Directions –
Please write out the lines of the data exactly, beginning with the first and ending with the line containing "Another family, which"; leave the pictures behind.

==== Records for this task ====

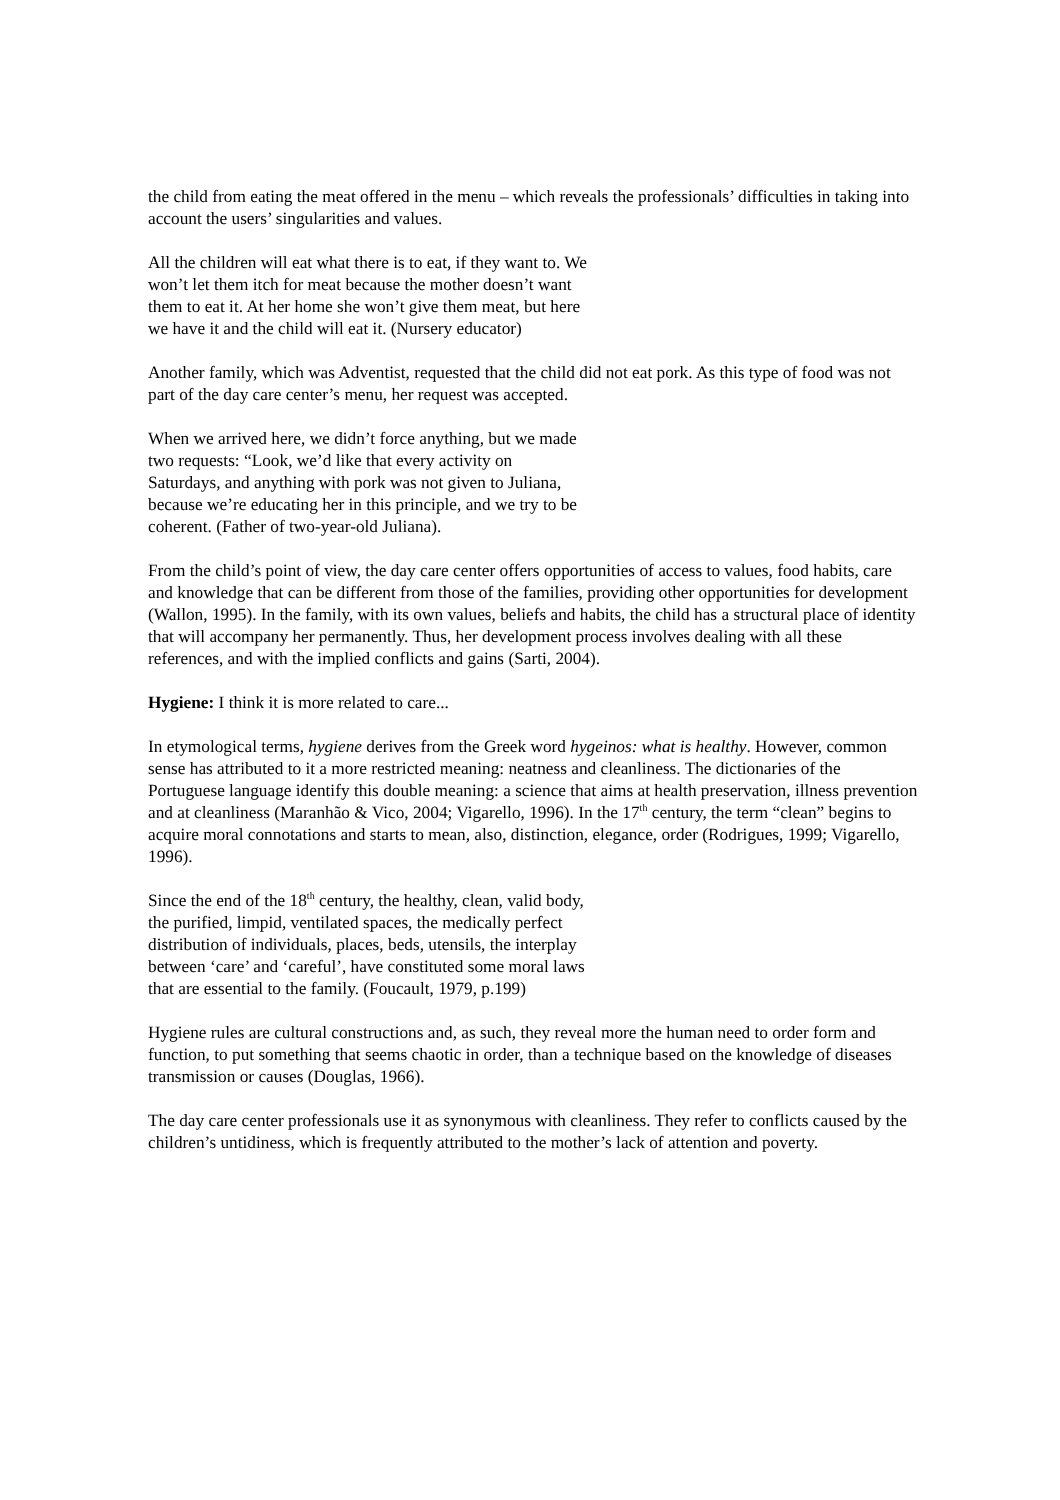the child from eating the meat offered in the menu – which reveals the professionals’ difficulties in taking into account the users’ singularities and values.
All the children will eat what there is to eat, if they want to. We won’t let them itch for meat because the mother doesn’t want them to eat it. At her home she won’t give them meat, but here we have it and the child will eat it. (Nursery educator)
Another family, which was Adventist, requested that the child did not eat pork. As this type of food was not part of the day care center’s menu, her request was accepted.
When we arrived here, we didn’t force anything, but we made two requests: “Look, we’d like that every activity on Saturdays, and anything with pork was not given to Juliana, because we’re educating her in this principle, and we try to be coherent. (Father of two-year-old Juliana).
From the child’s point of view, the day care center offers opportunities of access to values, food habits, care and knowledge that can be different from those of the families, providing other opportunities for development (Wallon, 1995). In the family, with its own values, beliefs and habits, the child has a structural place of identity that will accompany her permanently. Thus, her development process involves dealing with all these references, and with the implied conflicts and gains (Sarti, 2004).
Hygiene: I think it is more related to care...
In etymological terms, hygiene derives from the Greek word hygeinos: what is healthy. However, common sense has attributed to it a more restricted meaning: neatness and cleanliness. The dictionaries of the Portuguese language identify this double meaning: a science that aims at health preservation, illness prevention and at cleanliness (Maranhão & Vico, 2004; Vigarello, 1996). In the 17<sup>th</sup> century, the term “clean” begins to acquire moral connotations and starts to mean, also, distinction, elegance, order (Rodrigues, 1999; Vigarello, 1996).
Since the end of the 18<sup>th</sup> century, the healthy, clean, valid body, the purified, limpid, ventilated spaces, the medically perfect distribution of individuals, places, beds, utensils, the interplay between ‘care’ and ‘careful’, have constituted some moral laws that are essential to the family. (Foucault, 1979, p.199)
Hygiene rules are cultural constructions and, as such, they reveal more the human need to order form and function, to put something that seems chaotic in order, than a technique based on the knowledge of diseases transmission or causes (Douglas, 1966).
The day care center professionals use it as synonymous with cleanliness. They refer to conflicts caused by the children’s untidiness, which is frequently attributed to the mother’s lack of attention and poverty.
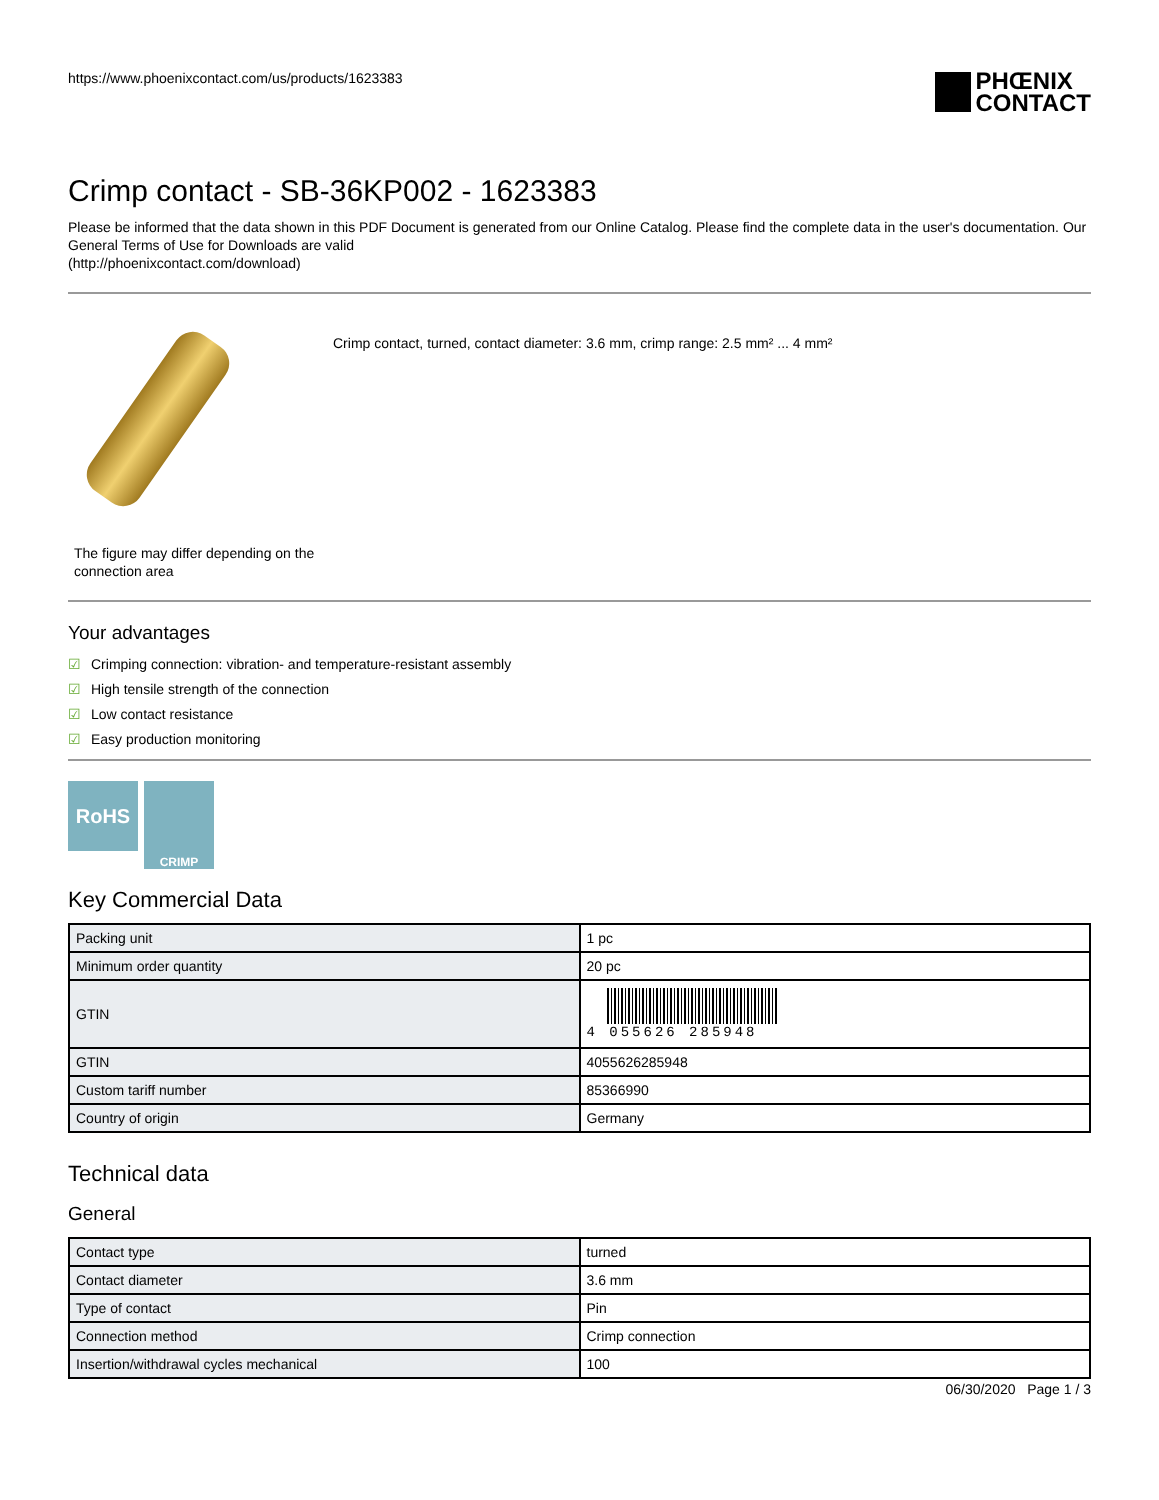https://www.phoenixcontact.com/us/products/1623383
PHŒNIX
CONTACT
Crimp contact - SB-36KP002 - 1623383
Please be informed that the data shown in this PDF Document is generated from our Online Catalog. Please find the complete data in the user's documentation. Our General Terms of Use for Downloads are valid
(http://phoenixcontact.com/download)
The figure may differ depending on the connection area
Crimp contact, turned, contact diameter: 3.6 mm, crimp range: 2.5 mm² ... 4 mm²
Your advantages
☑ Crimping connection: vibration- and temperature-resistant assembly
☑ High tensile strength of the connection
☑ Low contact resistance
☑ Easy production monitoring
RoHS
CRIMP
Key Commercial Data
| Packing unit | 1 pc |
| Minimum order quantity | 20 pc |
| GTIN | 4 055626 285948 |
| GTIN | 4055626285948 |
| Custom tariff number | 85366990 |
| Country of origin | Germany |
Technical data
General
| Contact type | turned |
| Contact diameter | 3.6 mm |
| Type of contact | Pin |
| Connection method | Crimp connection |
| Insertion/withdrawal cycles mechanical | 100 |
06/30/2020 Page 1 / 3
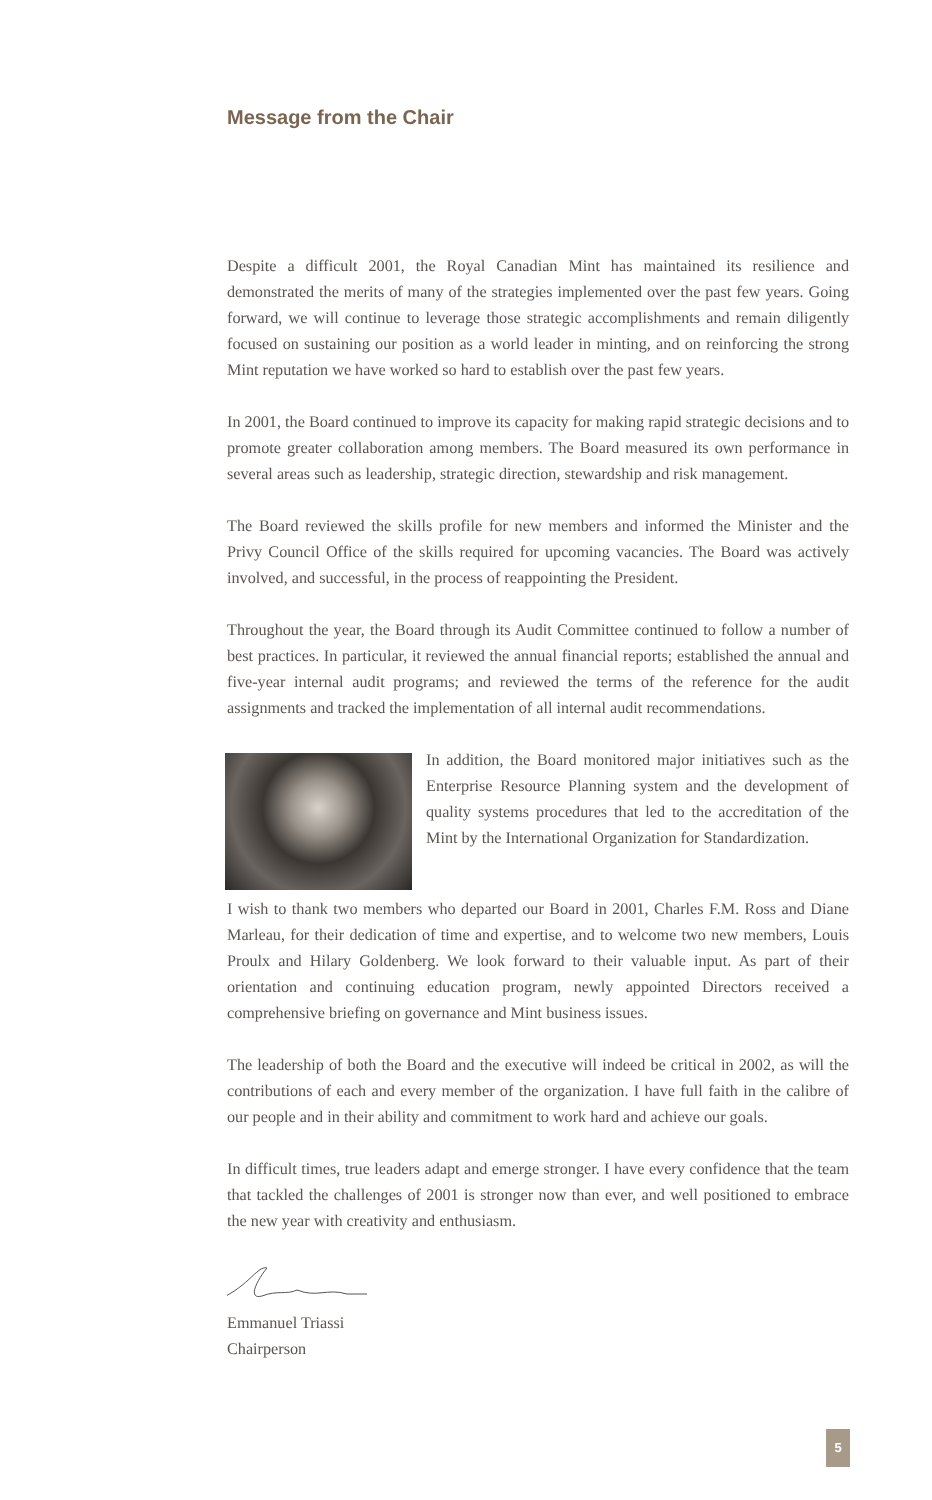Message from the Chair
Despite a difficult 2001, the Royal Canadian Mint has maintained its resilience and demonstrated the merits of many of the strategies implemented over the past few years. Going forward, we will continue to leverage those strategic accomplishments and remain diligently focused on sustaining our position as a world leader in minting, and on reinforcing the strong Mint reputation we have worked so hard to establish over the past few years.
In 2001, the Board continued to improve its capacity for making rapid strategic decisions and to promote greater collaboration among members. The Board measured its own performance in several areas such as leadership, strategic direction, stewardship and risk management.
The Board reviewed the skills profile for new members and informed the Minister and the Privy Council Office of the skills required for upcoming vacancies. The Board was actively involved, and successful, in the process of reappointing the President.
Throughout the year, the Board through its Audit Committee continued to follow a number of best practices. In particular, it reviewed the annual financial reports; established the annual and five-year internal audit programs; and reviewed the terms of the reference for the audit assignments and tracked the implementation of all internal audit recommendations.
In addition, the Board monitored major initiatives such as the Enterprise Resource Planning system and the development of quality systems procedures that led to the accreditation of the Mint by the International Organization for Standardization.
I wish to thank two members who departed our Board in 2001, Charles F.M. Ross and Diane Marleau, for their dedication of time and expertise, and to welcome two new members, Louis Proulx and Hilary Goldenberg. We look forward to their valuable input. As part of their orientation and continuing education program, newly appointed Directors received a comprehensive briefing on governance and Mint business issues.
The leadership of both the Board and the executive will indeed be critical in 2002, as will the contributions of each and every member of the organization. I have full faith in the calibre of our people and in their ability and commitment to work hard and achieve our goals.
In difficult times, true leaders adapt and emerge stronger. I have every confidence that the team that tackled the challenges of 2001 is stronger now than ever, and well positioned to embrace the new year with creativity and enthusiasm.
Emmanuel Triassi
Chairperson
5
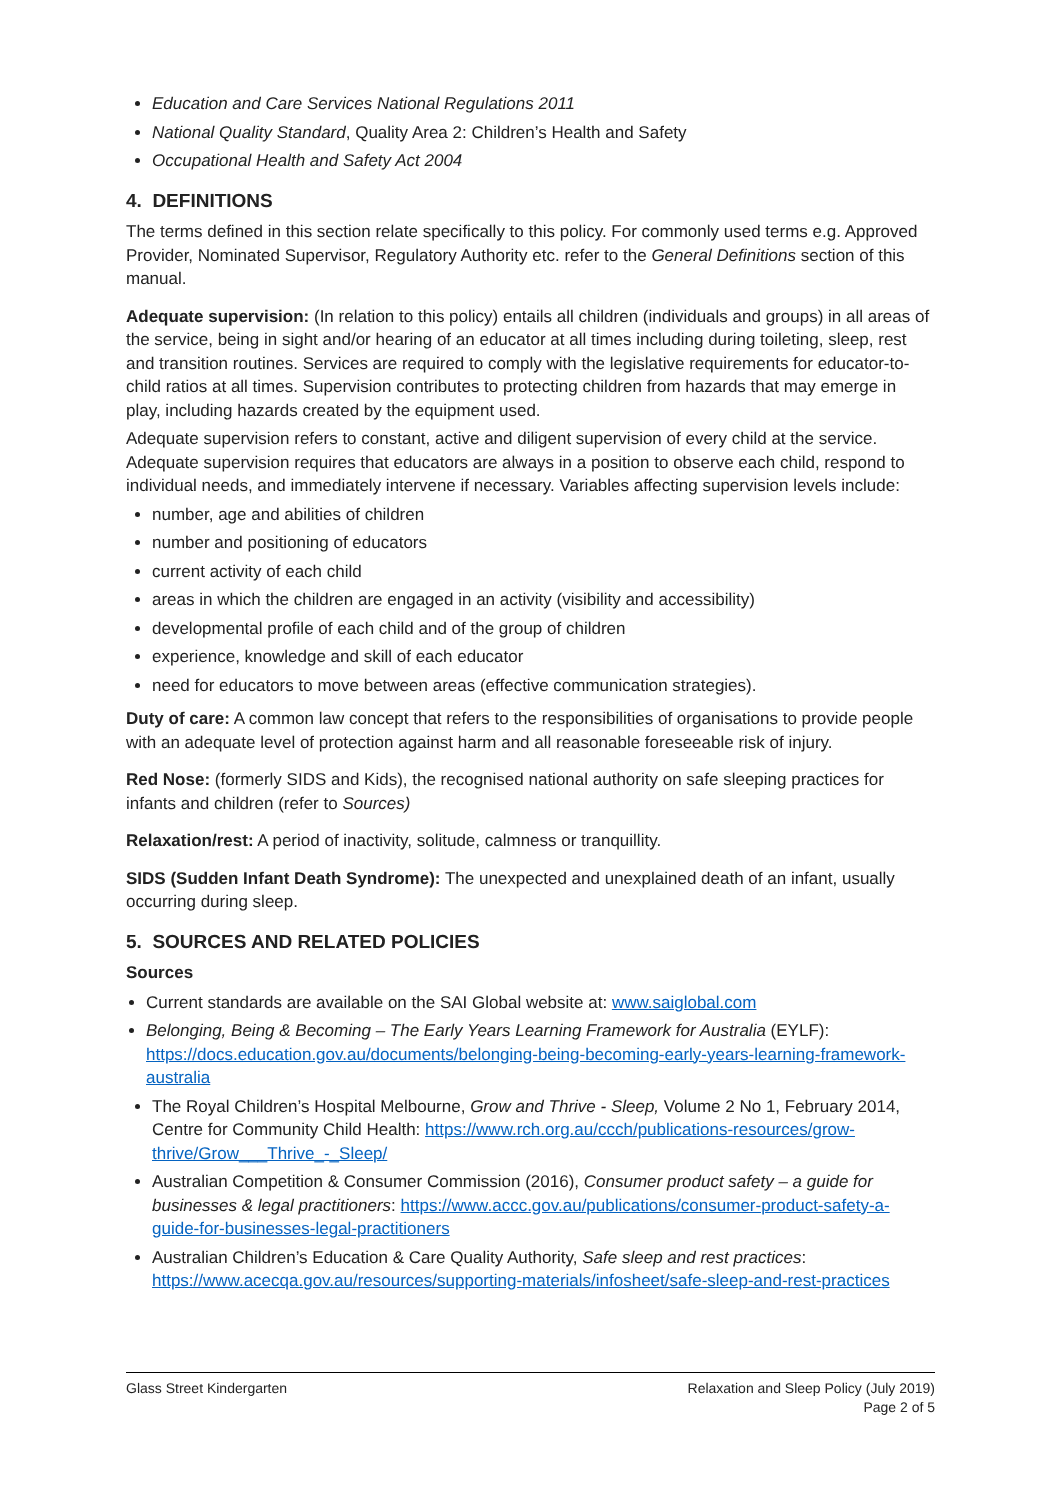Education and Care Services National Regulations 2011
National Quality Standard, Quality Area 2: Children’s Health and Safety
Occupational Health and Safety Act 2004
4. DEFINITIONS
The terms defined in this section relate specifically to this policy. For commonly used terms e.g. Approved Provider, Nominated Supervisor, Regulatory Authority etc. refer to the General Definitions section of this manual.
Adequate supervision: (In relation to this policy) entails all children (individuals and groups) in all areas of the service, being in sight and/or hearing of an educator at all times including during toileting, sleep, rest and transition routines. Services are required to comply with the legislative requirements for educator-to-child ratios at all times. Supervision contributes to protecting children from hazards that may emerge in play, including hazards created by the equipment used.
Adequate supervision refers to constant, active and diligent supervision of every child at the service. Adequate supervision requires that educators are always in a position to observe each child, respond to individual needs, and immediately intervene if necessary. Variables affecting supervision levels include:
number, age and abilities of children
number and positioning of educators
current activity of each child
areas in which the children are engaged in an activity (visibility and accessibility)
developmental profile of each child and of the group of children
experience, knowledge and skill of each educator
need for educators to move between areas (effective communication strategies).
Duty of care: A common law concept that refers to the responsibilities of organisations to provide people with an adequate level of protection against harm and all reasonable foreseeable risk of injury.
Red Nose: (formerly SIDS and Kids), the recognised national authority on safe sleeping practices for infants and children (refer to Sources)
Relaxation/rest: A period of inactivity, solitude, calmness or tranquillity.
SIDS (Sudden Infant Death Syndrome): The unexpected and unexplained death of an infant, usually occurring during sleep.
5. SOURCES AND RELATED POLICIES
Sources
Current standards are available on the SAI Global website at: www.saiglobal.com
Belonging, Being & Becoming – The Early Years Learning Framework for Australia (EYLF): https://docs.education.gov.au/documents/belonging-being-becoming-early-years-learning-framework-australia
The Royal Children’s Hospital Melbourne, Grow and Thrive - Sleep, Volume 2 No 1, February 2014, Centre for Community Child Health: https://www.rch.org.au/ccch/publications-resources/grow-thrive/Grow___Thrive_-_Sleep/
Australian Competition & Consumer Commission (2016), Consumer product safety – a guide for businesses & legal practitioners: https://www.accc.gov.au/publications/consumer-product-safety-a-guide-for-businesses-legal-practitioners
Australian Children’s Education & Care Quality Authority, Safe sleep and rest practices: https://www.acecqa.gov.au/resources/supporting-materials/infosheet/safe-sleep-and-rest-practices
Glass Street Kindergarten Relaxation and Sleep Policy (July 2019)
Page 2 of 5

====

Response –
the child from eating the meat offered in the menu – which reveals the professionals’ difficulties in taking into account the users’ singularities and values.
All the children will eat what there is to eat, if they want to. We won’t let them itch for meat because the mother doesn’t want them to eat it. At her home she won’t give them meat, but here we have it and the child will eat it. (Nursery educator)
Another family, which was Adventist, requested that the child did not eat pork. As this type of food was not part of the day care center’s menu, her request was accepted.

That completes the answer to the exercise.